Divide 156 in 4 parts such that they are in continued
proportion and the sum of the first and third parts is in
a ratio of 1:5 to the sum of the second and the fourth
part.​

Answer 1

Given:  Number 156.

To find: 4 numbers such that they are in continued

proportion and the sum of the first and third parts is in

a ratio of 1:5 to the sum of the second and the fourth

part.​

Solution:

Continued proportion means the numbers will be in a Geometric Progression.

i.e. The ratio between 1st and 2nd number = Ration between 2nd and 3rd number = Ratio between 3rd and 4th number.

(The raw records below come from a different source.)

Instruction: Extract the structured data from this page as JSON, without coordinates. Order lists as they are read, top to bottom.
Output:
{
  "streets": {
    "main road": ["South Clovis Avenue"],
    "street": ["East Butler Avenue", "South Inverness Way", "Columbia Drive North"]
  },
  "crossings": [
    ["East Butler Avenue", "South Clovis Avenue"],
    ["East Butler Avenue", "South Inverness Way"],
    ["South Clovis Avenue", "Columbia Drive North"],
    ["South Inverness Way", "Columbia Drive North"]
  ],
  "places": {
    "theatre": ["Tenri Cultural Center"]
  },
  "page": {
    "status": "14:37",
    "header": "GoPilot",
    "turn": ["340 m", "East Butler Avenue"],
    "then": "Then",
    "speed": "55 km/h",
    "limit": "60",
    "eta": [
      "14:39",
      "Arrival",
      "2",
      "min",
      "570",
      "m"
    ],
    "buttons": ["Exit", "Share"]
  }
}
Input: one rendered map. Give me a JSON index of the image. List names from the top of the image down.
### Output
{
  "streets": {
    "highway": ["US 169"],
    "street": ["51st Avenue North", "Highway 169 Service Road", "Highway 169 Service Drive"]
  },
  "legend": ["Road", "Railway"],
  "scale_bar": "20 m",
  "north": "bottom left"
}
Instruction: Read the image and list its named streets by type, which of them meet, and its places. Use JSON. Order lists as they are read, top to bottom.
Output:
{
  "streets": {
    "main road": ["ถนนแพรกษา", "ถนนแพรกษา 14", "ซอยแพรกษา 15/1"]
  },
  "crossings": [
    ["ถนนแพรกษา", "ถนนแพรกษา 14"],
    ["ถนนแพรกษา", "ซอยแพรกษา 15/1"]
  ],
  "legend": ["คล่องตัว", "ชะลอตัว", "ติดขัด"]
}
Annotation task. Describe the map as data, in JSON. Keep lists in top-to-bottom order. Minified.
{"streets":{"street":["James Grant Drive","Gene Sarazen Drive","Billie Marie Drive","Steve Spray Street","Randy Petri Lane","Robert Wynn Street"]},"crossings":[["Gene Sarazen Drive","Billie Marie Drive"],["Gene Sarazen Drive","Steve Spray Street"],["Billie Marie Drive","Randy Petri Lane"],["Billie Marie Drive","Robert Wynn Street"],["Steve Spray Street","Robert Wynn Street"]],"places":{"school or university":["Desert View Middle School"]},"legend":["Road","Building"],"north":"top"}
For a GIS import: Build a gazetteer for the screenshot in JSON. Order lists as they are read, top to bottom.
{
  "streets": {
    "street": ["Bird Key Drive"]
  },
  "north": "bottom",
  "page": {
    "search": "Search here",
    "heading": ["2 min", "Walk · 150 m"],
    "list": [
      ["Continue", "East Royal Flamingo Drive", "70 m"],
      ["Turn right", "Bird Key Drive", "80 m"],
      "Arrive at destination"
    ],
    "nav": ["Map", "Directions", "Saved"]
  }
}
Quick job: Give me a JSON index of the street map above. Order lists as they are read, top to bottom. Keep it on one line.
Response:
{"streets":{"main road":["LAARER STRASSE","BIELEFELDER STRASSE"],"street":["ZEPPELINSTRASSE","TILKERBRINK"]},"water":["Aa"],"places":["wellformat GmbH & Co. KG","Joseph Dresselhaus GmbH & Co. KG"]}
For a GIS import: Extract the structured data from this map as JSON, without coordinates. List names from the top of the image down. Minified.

This ratio is called as Common Ratio.

Let this ratio be $r$.

Let the first term be $a$.

2nd term = $ar$

3rd term = $ar^{2}$

4th term = $ar^{3}$

As per question:

$a+ar+ar^{2} +ar^{3} = 156 ....... (1)$

and

the sum of the first and third parts is in  a ratio of 1:5 to the sum of the second and the fourth  part.​

$\Rightarrow \dfrac{(a+ar^2)}{(ar+ar^3)} = \dfrac{1}{5}\\\Rightarrow \dfrac{a(1+r^2)}{ar(1+r^2)} = \dfrac{1}{5}\\\Rightarrow \dfrac{1}{r} = \dfrac{1}{5}\\\Rightarrow r = 5$

Putting value of $r$ in equation (1):

$a+a \times 5+a \times 5^{2} +a \times 5^{3} = 156\\\Rightarrow a(1+5+25+125) = 156\\\Rightarrow 156a = 156\\\Rightarrow a = 1$

So, the numbers are 1, 5, 25 and 125.

Answer 2

Answer:

Meaning of Continued proportion is that numbers will be in Geometric Progression(GP).